## Exercise aim
In the entries below, every line that contains "макаронами" must be located and copied.

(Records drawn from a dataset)

________

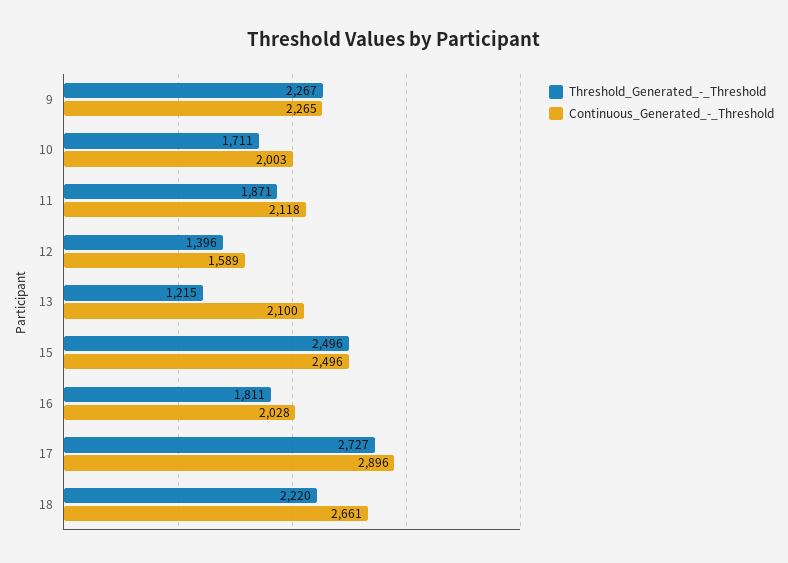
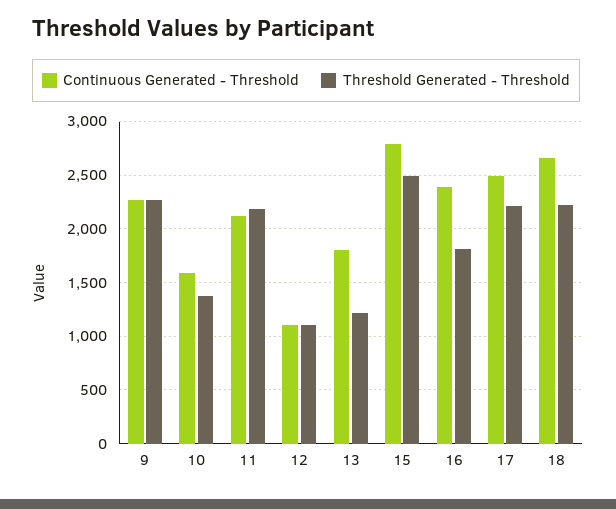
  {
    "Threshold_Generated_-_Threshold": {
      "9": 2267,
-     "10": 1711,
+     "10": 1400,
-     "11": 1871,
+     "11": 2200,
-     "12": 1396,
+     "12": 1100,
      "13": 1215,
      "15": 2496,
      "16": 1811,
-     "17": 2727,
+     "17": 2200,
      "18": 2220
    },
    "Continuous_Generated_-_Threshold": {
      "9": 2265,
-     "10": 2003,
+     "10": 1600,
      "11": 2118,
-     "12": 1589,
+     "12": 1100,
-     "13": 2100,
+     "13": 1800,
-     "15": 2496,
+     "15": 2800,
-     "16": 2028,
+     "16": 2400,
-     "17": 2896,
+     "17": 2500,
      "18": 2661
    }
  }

________

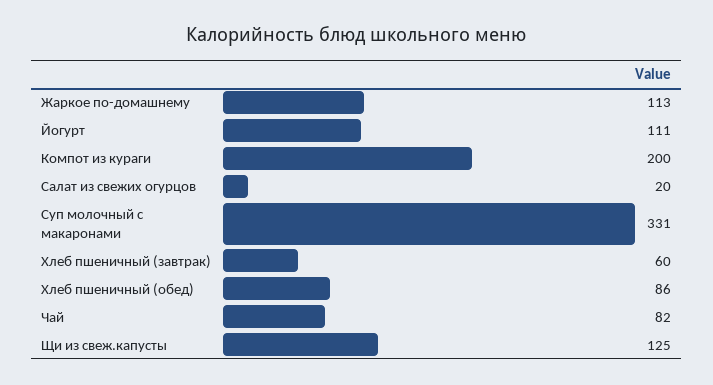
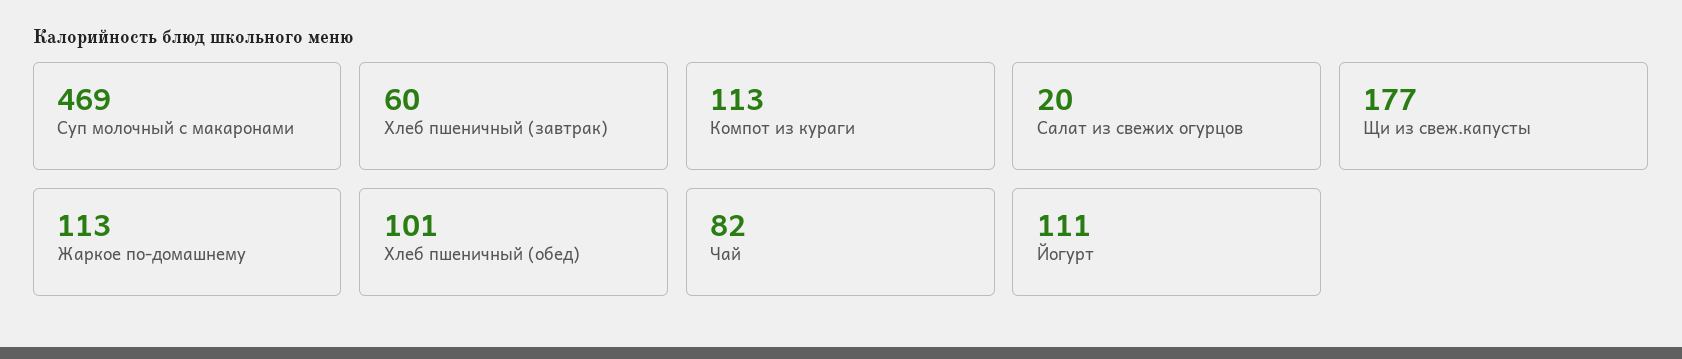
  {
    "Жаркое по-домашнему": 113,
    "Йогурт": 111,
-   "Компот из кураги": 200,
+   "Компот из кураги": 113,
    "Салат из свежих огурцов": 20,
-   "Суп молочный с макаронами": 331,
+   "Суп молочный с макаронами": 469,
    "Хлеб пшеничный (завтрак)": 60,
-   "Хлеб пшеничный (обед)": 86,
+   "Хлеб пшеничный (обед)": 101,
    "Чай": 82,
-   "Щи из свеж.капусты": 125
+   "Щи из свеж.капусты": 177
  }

________

## Answer to the problem
-   "Суп молочный с макаронами": 331,
+   "Суп молочный с макаронами": 469,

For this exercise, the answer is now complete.